There is now heated debate as to whether other countries could follow suit as the market becomes far more tightly regulated. 

Prof Poon recently attended a fintech conference in Shanghai where these regulatory concerns were high up the agenda. At the conference, Prof Poon presented a paper she had co-authored on estimating ultra-high frequency cost of carrying and interest rates for Blockchain trading and settlement. 

Huge financial power 

She argued that ICOs, when properly executed, can unleash huge financing power to help to develop many economies and markets that currently face externality in seeking financial support. She adds: “If ICOs can survive and thrive they will rewrite corporate finance textbooks.” 

Prof Poon adds that despite increasing regulatory concerns cryptocurrencies are definitely here to stay, driven by consumer trends. 

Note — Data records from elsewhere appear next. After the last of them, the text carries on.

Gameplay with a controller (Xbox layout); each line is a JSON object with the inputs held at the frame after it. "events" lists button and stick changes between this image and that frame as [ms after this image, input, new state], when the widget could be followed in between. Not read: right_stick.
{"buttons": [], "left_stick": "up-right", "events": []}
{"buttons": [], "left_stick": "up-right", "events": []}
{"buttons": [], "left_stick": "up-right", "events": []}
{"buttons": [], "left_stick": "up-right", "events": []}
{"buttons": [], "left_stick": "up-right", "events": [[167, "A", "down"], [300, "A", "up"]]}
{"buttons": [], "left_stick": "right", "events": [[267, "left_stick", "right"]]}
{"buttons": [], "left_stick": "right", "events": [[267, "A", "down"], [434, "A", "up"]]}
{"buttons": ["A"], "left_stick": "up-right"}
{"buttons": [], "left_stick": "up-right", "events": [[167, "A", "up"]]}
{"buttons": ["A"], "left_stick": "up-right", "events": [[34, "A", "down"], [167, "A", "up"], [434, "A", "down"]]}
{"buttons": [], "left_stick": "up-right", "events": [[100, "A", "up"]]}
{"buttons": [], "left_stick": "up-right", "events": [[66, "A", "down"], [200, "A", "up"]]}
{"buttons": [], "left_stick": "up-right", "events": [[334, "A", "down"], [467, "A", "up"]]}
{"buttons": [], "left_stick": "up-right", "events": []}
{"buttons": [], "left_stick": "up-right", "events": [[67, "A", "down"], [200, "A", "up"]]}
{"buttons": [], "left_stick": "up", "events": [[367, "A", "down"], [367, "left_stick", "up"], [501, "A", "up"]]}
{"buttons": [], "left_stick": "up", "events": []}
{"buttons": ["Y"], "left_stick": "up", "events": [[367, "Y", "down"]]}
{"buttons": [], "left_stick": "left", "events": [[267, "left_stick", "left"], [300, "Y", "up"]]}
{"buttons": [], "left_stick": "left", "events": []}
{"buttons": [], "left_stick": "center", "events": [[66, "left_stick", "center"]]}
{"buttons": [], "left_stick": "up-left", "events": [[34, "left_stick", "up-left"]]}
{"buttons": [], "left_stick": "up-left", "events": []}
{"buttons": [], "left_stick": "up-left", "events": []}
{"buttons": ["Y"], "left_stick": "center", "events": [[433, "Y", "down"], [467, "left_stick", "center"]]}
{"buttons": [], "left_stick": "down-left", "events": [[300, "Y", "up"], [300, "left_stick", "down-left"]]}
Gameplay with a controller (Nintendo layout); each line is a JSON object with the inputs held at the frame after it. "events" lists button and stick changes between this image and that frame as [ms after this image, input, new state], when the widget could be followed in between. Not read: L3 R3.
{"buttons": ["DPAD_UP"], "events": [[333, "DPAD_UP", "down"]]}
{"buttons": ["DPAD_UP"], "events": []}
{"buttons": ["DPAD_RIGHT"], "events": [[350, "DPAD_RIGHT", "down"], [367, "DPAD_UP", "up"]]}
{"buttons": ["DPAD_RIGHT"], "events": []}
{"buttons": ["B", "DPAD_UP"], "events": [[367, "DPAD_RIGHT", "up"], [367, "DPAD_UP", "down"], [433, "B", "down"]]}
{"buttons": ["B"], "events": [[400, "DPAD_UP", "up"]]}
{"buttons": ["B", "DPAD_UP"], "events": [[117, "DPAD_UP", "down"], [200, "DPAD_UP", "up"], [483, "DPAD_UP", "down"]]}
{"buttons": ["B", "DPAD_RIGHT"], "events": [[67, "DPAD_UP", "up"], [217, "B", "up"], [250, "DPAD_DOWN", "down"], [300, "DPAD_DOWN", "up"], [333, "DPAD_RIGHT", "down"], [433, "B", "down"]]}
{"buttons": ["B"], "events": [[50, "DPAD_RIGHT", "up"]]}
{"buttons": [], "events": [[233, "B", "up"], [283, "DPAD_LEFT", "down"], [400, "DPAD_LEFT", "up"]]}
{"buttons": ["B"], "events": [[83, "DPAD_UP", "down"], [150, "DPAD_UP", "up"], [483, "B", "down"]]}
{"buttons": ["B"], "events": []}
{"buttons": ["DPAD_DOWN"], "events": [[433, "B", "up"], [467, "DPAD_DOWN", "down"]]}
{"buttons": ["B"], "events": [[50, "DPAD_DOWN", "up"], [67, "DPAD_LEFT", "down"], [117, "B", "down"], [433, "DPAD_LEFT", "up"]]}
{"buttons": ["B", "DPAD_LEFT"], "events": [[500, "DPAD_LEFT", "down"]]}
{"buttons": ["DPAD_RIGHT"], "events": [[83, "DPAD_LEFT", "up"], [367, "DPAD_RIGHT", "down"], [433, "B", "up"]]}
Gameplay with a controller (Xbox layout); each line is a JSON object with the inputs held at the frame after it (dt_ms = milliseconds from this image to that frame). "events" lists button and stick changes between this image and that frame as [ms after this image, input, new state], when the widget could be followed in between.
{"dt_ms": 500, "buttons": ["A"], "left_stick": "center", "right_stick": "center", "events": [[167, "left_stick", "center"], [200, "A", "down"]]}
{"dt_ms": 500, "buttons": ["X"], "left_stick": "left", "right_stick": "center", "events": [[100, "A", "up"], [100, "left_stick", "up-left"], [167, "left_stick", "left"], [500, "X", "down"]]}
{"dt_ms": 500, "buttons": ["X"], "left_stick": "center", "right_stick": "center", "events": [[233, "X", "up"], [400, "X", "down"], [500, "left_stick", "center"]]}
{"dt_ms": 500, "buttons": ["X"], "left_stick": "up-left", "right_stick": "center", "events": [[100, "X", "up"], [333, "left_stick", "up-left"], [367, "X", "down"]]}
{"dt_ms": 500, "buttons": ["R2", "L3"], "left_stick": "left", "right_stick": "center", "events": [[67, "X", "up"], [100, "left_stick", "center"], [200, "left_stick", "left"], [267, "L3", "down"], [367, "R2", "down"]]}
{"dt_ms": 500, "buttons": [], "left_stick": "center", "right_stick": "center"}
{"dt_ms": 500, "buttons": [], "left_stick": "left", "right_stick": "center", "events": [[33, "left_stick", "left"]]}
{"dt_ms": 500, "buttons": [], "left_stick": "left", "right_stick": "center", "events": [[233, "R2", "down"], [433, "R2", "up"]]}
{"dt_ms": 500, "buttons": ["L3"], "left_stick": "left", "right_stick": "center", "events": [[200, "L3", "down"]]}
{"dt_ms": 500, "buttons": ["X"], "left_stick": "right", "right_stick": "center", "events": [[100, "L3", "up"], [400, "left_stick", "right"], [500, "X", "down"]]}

“Consumers are increasingly paying for goods in online currencies and the speed with which these technologies take hold in the financial services sector will, to an extent, also be driven by how fast consumers catch up with fintech.” 

Data-driven research 

Prof Poon’s work on cryptocurrencies is one of a number of her research areas which are heavily data-driven. 

For instance, another project she is working on is whether companies are being honest about their true commitment to Corporate Social Responsibility (CSR). In particular, she has been looking at the monthly asset holding of a database of 15,000 US equity mutual funds and analysing their investment habits. 

“We have also then been looking at the companies these funds invest in, drilling down further to ask whether these mutual funds are actually being socially responsible in their investment decisions as they claim.” 

Prof Poon’s research on exchange-traded funds (ETFs) was also recently featured in an article on Citywire/New Model Adviser.